Snowflake vs Redshift: some syntax differences.
Snowflake ·Moving code from Redshift to Snowflake
As I said here, my company is in the process of moving from Redshift to Snowflake. There are loads of reasons for doing it: to mention a few, better handling of permissions, less maintenance and less effort to optimise query performance.
A really good article as a starting point.
I start reading around for differences between the two syntax in preparation to move lots of SQL scripts from Redshift to Snowflake, and this article explains well the major differences regarding:
- Window functions
- Timestamps’ operations and time-zones
- Casing and quotes
- General less forgiveness of Snowflake over Redshift in functions and datatype conversions
This article helped me a lot as starting point, to understand what could be the potential issue when the query was not running, but sometimes Snowflake error messages aren’t clear enough, and it’s hard to figure out what the issue is. So during the migration we decided to keep a log of all the differences in syntax that we found.
I’ll list them below, hopefully is helpful for other people dealing with a Redshift to Snowflake migration.
More timestamps issues
GETDATE()
is no longer supported, but you can use CURRENT_TIMESTAMP
to get the current timestamp and CURRENT_DATE
to get the current date. This syntax is also compatible with Redshift so you can safely replace all your GETDATE()
with CURRENT_TIMESTAMP
, remembering to convert to a specific timezone if needed.
DATEPART
is not allowed in Snowflake, but you can use the equivalent DATE_PART
, with exactly the same structure, checkout the documentation here.
More cast issues
When casting, Snowflake is less forgiving than Redshift, but has built in functions to better deal with those, TRY_CAST
that will return NULL
if the conversion cannot be performed. The function can be used only if the input is of type string
, when the input is numeric use instead TRY_TO_DECIMAL
, TRY_TO_NUMBER
, TRY_TO_NUMERIC
.
The function CONVERT
does not exist any longer, but CAST
is a safe alternative.
Boolean and NULL
With Redshift a syntax like:
CASE WHEN a is true THEN 'Yes' ELSE 'No' END
will work, in Snowflake is
is allowed only for NULL
identity verification, not for BOOLEAN
, so the above should be rewritten as
-- similar:
CASE WHEN a = true THEN 'Yes' ELSE 'No' END
-- using IFF:
IFF( a, 'Yes', 'No')
Snowflake, in fact, have an IFF
function, less verbose than CASE
for when only one condition need to be checked.

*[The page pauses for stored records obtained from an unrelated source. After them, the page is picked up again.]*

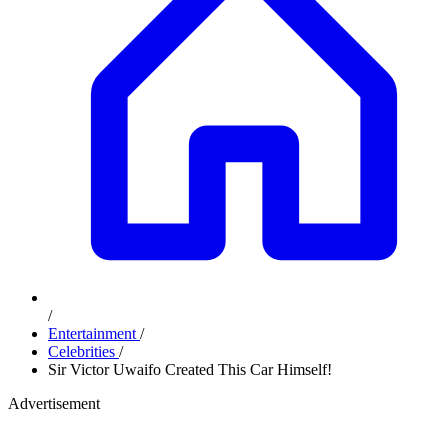
/
Entertainment
/
Celebrities
/
Sir Victor Uwaifo Created This Car Himself!
Advertisement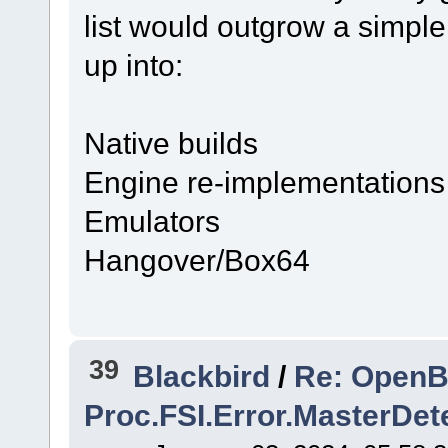
list would outgrow a simple
up into:
Native builds
Engine re-implementations
Emulators
Hangover/Box64
39
Blackbird
/
Re: OpenBM
Proc.FSI.Error.MasterDet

Snowflake does not infer a BOOL
type from `` and 1
, so something like
-- here b is a number with value 1 or 0:
SELECT CASE WHEN b THEN 'Yes' ELSE 'No' END
will not work on Snowflake, you can convert to a condition on the field, so b=1
or do TO_BOOLEAN(b)
or TRY_BOOLEAN(b)
for a safer result.
Another difference is in the Redshift function ISNULL(a,0)

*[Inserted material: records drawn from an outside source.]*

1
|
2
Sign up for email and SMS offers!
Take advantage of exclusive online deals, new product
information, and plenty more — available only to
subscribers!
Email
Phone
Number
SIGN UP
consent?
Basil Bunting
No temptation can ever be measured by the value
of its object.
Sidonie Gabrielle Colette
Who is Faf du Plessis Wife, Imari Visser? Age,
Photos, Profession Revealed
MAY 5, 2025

, this is no longer available and it needs to be replaced with IFNULL(a,0)
, where this returns `` when the field a
is NULL
. Or even better you can use COALESCE(a,0)
or NVL(a,0)
that are supported by both databases, and return the same result.
String functions
Some issues with string function might occur too. The string concatenation operator is ||
and +
gives an error message:
-- working in Snowflake:
SELECT 'Snowflake' || ' is great'
-- not working in Snowflake:
SELECT 'Snowflake' + ' is great'
To remove left and right trailing spaces you would use TRIM
, valid in both databases, but BTRIM
that was doing the same in Redshift is not a valid function in Snowflake.

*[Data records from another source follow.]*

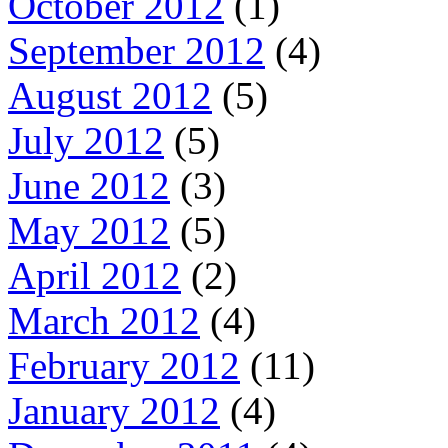
October 2012
(1)
September 2012
(4)
August 2012
(5)
July 2012
(5)
June 2012
(3)
May 2012
(5)
April 2012
(2)
March 2012
(4)
February 2012
(11)
January 2012
(4)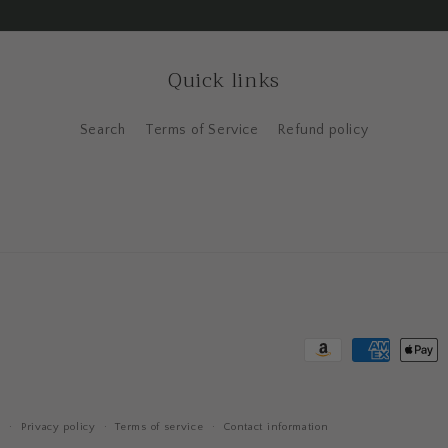
Quick links
Search
Terms of Service
Refund policy
Payment
methods
y
Privacy policy
Terms of service
Contact information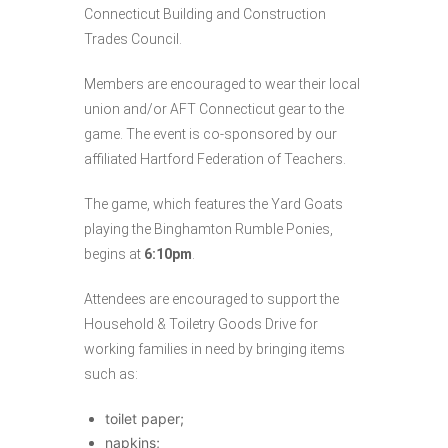
Connecticut Building and Construction
Trades Council.
Members are encouraged to wear their local
union and/or AFT Connecticut gear to the
game. The event is co-sponsored by our
affiliated Hartford Federation of Teachers.
The game, which features the Yard Goats
playing the Binghamton Rumble Ponies,
begins at
6:10pm
.
Attendees are encouraged to support the
Household & Toiletry Goods Drive for
working families in need by bringing items
such as:
toilet paper;
napkins;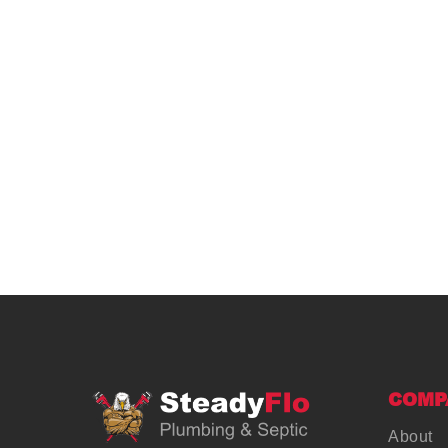
COMP
About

The only syntax allowed in both databases to get the length of a string is LENGTH
and LEN
is not valid anymore.
The equivalent of the hash function FUNC_SHA1
is SHA1
, so use this one with the same structure.
Parsing JSON
Contrary to Redshift, Snowflake allows a better handling of unstructured data so you can query JSON objects more easily. Suppose you have a JSON in the format:
my_json = '{"f2":
{"f3":1},
"f4":
{"f5":99,
"f6":"star"}
}'
to get star
from it in Redshift you would need:
select json_extract_path_text( my_json,'f4','f6')
in Snowflake:
select parse_json( my_json:f4.f6 )
To know more about how to deal with JSON and semi-structured data, have a look at this document or this post in the Snowflake community.
Sometimes the syntax differences are hard to spot, and you end up losing a lot of time troubleshooting, a good idea is try to comment out pieces of your SQL and then test out functions and syntax in an easier example.
Hope you find this useful. What other differences did you spot moving your queries to Snowflake?